The Dow Jones Industrial Average fell 99.99 points (0.58 percent) to 17,180.84, down 105.64 points (0.61 percent).

The broad-based S&P 500 fell 12.70 (0.63 percent) to 1,989.63, while the tech-rich Nasdaq Composite Index slid 48.44 (1.04 percent) to 4,605.16.

WTI and Brent crude oil prices sank to their lowest price in more than five and a half years on worries about excess supplies. The drop pushed London’s FTSE 100 down 1.87 percent, while equity markets in France and Germany fell more than 2.5 percent.

“We seem to be hostage to the oil going down,” said Mace Blicksilver, director of Marblehead Asset Management.

Blicksilver was also cautious ahead of Wednesday’s policy announcement by the US Federal Reserve. Fed watchers are looking for clues on when the central bank will raise rates in 2015.

“The Fed cannot say anything that the markets are going to love,” he said.

Most petroleum-linked stocks continued to falter, including Dow member Chevron (-1.5 percent), Occidental Petroleum (-1.4 percent) and Marathon Oil (-2.6 percent).

But Dow member ExxonMobil advanced 0.4 percent after BMO Capital Markets raised its rating to “market perform” on the US oil giant, reasoning that lower crude prices will negatively hit Exxon “to a lesser degree than most of its peers.”

Banking stocks suffered deep losses. Dow member JPMorgan Chase lost 1.5 percent, Bank of America shed 1.6 percent and Citigroup lost 1.1 percent.

Biotech companies were another sector to decline. Amgen shed 3.0 percent, Celgene lost 2.3 percent and Gilead Sciences dipped 0.9 percent.

Dow member Coca-Cola lost 0.8 percent as activist fund Wintergreen Advisors called for the ouster of chief executive Juhtar Kent.

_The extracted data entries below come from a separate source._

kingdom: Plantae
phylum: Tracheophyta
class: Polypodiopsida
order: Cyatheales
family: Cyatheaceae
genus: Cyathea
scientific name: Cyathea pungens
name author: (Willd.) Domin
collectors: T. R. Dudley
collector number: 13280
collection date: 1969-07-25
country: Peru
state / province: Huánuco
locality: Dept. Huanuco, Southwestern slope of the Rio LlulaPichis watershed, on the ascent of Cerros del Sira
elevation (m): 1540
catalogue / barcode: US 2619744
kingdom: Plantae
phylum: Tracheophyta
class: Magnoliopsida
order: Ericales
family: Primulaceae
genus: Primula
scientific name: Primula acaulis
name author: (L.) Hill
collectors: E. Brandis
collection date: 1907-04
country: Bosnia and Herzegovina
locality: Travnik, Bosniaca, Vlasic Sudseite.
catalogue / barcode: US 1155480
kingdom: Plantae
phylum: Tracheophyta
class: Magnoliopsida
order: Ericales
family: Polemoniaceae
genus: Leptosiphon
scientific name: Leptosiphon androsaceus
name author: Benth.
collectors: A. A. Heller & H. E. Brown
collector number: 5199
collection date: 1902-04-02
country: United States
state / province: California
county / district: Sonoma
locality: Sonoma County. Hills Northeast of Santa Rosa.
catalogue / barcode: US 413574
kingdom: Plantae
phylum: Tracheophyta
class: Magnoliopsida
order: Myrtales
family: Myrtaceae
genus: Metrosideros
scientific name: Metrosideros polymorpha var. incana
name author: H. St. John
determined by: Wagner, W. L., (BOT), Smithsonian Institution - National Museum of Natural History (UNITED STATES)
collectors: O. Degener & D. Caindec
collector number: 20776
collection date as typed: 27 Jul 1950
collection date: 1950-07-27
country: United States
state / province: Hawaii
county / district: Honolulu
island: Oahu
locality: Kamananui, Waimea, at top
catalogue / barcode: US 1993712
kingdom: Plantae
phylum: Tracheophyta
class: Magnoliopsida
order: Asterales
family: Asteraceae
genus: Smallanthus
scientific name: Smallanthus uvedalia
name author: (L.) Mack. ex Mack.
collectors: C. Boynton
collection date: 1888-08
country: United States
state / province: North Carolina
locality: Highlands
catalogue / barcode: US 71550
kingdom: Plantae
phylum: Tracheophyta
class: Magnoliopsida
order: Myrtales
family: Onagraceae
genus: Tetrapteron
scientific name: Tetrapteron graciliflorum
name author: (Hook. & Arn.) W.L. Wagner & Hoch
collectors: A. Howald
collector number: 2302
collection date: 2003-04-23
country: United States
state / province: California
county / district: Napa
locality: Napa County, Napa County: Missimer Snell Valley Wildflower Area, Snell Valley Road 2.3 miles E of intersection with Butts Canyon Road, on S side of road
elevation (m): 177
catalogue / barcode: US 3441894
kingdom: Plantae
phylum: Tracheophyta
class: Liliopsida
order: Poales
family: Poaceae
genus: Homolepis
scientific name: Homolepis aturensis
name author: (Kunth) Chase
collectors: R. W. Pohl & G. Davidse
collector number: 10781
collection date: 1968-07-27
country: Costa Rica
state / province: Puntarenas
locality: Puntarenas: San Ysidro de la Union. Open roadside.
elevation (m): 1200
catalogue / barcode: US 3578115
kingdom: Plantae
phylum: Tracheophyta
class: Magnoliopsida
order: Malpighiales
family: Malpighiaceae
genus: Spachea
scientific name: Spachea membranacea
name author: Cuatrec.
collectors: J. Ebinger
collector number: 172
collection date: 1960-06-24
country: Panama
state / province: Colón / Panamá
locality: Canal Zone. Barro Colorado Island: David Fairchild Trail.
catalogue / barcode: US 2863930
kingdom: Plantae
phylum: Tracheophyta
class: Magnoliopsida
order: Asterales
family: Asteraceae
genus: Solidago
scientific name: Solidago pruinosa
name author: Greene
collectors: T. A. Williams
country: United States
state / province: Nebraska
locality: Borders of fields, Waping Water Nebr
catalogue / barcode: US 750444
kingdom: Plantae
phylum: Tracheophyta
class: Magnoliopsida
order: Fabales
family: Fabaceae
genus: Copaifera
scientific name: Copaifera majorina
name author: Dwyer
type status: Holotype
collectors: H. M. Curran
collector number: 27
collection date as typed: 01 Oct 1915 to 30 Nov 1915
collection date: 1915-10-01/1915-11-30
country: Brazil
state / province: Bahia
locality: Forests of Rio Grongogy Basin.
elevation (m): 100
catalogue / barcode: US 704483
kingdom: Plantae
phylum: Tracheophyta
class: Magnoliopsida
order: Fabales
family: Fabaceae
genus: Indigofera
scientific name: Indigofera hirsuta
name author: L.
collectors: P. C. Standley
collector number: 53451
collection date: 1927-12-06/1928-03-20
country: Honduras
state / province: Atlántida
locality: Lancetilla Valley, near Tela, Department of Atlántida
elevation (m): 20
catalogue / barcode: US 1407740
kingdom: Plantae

Shares of pet supply chain PetSmart jumped 4.3 percent to $80.97 after announcing that BC Partners would take over the company in an $8.7 billion, $83.00 a share deal.

Bond prices were mixed. The yield on the 10-year US Treasury rose to 2.12 percent from 2.10 percent Friday, while the 30-year dipped to 2.75 percent from 2.77 percent. Bond yields and prices move inversely.